The dividing line is deliberate: editors collaborate on work, but only managers change the agent's behavior. These per-agent roles sit under your platform role (admin, creator, or member), which governs the install as a whole.

→ See Users & Access for the full picture, including SSO and login security.

Permission modes: how much an agent does on its own

Every chat runs in a permission mode you choose from the dashboard. It decides which actions go through automatically and which pause to ask you first:

ModeBehavior
DefaultThe agent reads and explores freely, but pauses for approval before editing files, running anything beyond simple commands, or using a tool.
Accept editsFile edits and routine commands go through automatically; riskier actions still ask.
Don't askThe agent runs autonomously without pausing.
Plan (Claude Code only)Read-only. The agent investigates and proposes a plan, changing nothing until you approve it.

You can switch modes mid-conversation. When the agent hits something that needs approval, it pauses and you click Allow or Deny right in the chat.

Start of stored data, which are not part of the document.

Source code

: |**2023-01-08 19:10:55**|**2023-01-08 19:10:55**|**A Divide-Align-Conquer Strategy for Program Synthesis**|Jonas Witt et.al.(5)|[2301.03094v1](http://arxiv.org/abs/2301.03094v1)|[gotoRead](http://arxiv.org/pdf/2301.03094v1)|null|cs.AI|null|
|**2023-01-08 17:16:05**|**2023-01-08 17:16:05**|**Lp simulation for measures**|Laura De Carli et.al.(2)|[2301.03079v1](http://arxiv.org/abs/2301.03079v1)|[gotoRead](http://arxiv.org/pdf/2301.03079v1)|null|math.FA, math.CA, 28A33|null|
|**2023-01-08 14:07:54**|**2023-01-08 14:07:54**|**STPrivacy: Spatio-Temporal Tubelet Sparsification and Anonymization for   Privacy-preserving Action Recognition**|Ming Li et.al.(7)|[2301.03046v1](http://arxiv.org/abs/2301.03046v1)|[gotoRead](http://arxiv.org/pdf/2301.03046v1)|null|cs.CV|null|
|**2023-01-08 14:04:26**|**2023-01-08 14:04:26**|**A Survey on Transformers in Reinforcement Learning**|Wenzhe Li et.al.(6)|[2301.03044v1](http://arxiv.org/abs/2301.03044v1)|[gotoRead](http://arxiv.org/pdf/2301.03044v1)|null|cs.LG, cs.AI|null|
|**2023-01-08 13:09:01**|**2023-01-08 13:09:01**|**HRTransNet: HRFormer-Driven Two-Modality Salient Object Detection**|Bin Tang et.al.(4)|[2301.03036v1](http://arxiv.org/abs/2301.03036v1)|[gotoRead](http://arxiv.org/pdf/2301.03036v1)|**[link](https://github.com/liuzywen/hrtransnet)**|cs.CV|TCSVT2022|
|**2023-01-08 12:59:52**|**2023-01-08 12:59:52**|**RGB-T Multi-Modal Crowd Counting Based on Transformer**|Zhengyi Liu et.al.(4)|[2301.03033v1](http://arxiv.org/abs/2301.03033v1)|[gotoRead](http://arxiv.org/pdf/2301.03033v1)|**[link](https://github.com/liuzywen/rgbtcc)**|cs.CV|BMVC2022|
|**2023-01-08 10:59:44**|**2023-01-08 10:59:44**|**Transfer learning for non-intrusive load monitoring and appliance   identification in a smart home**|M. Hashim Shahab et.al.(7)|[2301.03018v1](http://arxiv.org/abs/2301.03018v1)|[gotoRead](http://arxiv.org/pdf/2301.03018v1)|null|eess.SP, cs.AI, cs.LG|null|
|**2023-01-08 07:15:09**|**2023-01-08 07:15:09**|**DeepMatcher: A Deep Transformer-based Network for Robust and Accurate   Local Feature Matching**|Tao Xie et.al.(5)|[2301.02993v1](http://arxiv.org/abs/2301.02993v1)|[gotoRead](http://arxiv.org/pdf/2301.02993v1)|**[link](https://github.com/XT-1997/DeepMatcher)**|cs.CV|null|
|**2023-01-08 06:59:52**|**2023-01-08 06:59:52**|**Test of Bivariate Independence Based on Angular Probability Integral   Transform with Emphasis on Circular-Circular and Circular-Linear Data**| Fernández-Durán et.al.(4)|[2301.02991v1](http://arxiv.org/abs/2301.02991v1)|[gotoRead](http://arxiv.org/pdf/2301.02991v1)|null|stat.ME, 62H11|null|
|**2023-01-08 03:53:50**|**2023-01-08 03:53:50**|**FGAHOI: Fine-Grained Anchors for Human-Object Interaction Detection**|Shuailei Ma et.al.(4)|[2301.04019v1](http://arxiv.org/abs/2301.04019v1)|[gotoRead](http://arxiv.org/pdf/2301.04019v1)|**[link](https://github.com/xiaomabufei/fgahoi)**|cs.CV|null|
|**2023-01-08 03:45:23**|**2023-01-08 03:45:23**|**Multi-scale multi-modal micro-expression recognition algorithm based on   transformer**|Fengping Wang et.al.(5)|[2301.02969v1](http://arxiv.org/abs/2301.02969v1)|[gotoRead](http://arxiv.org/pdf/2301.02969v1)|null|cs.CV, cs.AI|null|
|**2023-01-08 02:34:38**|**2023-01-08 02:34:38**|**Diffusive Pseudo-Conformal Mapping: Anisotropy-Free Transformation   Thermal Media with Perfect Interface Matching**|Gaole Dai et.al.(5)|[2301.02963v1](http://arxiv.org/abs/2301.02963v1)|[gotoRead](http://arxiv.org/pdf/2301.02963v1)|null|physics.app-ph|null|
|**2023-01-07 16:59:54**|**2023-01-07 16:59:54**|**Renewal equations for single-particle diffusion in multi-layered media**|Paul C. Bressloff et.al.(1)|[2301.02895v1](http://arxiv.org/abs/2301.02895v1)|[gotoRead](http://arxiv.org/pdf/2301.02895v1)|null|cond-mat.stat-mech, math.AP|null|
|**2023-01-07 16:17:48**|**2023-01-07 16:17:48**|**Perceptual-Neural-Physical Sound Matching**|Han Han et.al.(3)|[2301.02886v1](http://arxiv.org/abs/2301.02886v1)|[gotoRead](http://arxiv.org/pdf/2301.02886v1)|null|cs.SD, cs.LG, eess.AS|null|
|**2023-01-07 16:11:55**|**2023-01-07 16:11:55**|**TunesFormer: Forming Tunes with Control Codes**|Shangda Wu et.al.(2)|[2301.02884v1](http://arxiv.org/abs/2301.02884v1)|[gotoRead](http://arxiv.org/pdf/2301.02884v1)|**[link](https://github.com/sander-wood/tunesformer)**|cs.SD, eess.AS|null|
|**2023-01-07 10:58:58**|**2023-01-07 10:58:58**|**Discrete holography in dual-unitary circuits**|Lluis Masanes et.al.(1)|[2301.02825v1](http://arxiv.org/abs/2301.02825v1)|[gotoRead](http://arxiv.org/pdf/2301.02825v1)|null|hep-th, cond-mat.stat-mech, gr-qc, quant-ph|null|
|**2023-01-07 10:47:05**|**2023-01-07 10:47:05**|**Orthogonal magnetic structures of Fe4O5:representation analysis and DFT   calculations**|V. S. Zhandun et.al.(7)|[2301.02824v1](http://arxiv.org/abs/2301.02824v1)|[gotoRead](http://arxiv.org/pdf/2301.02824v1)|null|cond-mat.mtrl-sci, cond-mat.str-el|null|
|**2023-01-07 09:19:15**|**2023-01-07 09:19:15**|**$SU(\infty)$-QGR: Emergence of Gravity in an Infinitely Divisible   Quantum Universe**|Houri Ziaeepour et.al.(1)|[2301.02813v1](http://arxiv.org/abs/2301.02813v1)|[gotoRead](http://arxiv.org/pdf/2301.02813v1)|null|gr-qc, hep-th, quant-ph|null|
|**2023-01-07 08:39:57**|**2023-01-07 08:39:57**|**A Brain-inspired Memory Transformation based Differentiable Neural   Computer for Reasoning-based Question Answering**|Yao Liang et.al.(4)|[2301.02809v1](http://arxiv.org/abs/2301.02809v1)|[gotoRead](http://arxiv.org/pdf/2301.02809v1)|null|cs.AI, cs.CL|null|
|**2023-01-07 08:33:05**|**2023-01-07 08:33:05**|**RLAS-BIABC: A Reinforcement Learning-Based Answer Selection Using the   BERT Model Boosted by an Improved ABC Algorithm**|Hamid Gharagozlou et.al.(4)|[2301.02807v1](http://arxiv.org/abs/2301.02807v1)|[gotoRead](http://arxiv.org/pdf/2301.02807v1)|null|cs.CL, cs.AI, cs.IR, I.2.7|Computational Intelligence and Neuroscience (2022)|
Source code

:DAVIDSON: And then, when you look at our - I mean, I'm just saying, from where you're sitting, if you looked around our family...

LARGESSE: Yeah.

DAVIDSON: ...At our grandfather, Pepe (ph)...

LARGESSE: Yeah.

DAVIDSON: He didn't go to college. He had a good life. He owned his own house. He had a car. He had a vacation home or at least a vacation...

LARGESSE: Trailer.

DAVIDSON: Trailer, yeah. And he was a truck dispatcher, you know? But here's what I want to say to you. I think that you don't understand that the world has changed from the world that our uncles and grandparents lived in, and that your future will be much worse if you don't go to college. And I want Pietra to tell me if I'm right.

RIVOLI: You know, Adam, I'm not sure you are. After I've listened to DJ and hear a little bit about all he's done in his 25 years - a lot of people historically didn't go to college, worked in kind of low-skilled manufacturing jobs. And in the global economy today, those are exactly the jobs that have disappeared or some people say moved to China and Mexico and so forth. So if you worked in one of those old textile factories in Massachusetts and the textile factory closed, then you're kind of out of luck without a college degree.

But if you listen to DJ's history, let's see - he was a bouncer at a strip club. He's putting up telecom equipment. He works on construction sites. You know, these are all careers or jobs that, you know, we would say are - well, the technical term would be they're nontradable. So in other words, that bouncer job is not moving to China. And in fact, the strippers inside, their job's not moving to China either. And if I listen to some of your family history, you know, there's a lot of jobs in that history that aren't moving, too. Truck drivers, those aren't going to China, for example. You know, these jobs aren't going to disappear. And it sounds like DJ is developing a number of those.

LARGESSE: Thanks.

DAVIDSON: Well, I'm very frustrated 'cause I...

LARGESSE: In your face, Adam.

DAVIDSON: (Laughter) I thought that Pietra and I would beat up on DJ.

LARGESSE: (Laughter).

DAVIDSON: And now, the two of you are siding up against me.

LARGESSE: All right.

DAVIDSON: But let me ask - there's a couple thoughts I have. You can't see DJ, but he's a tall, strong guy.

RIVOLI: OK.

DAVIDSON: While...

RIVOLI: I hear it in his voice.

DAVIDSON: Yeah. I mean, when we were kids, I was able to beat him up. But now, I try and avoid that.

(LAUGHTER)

Plan mode is specific to Claude Code — it engages Claude Code's own built-in plan mode, so it isn't offered for Codex or the direct engine.

note

Scheduled tasks run autonomously by design — there's no one watching a chat to approve each step. Their access is bounded by the agent's sandbox and role, not by live prompts.

Command safety

When an agent runs shell commands, OtoDock classifies each one and applies sensible guardrails on top of the mode:

  • Routine commands (listing files, reading, searching) go through smoothly.
  • Destructive commands (deleting files, wiping data) pause for approval even in "accept edits" mode — so a mistake can't slip through. In don't ask mode you've chosen full autonomy, and they run without pausing.
  • Truly dangerous commands (wiping a disk, a fork bomb, reading system password files) are always blocked, in every mode and for every role. There's no way to approve them.
  • Host-level commands (managing system services, the container runtime, package installs) are reserved for administrators on the server.

Whatever a command does, it's still confined to the agent's sandbox — so even a command that runs can only touch what the agent was already allowed to touch.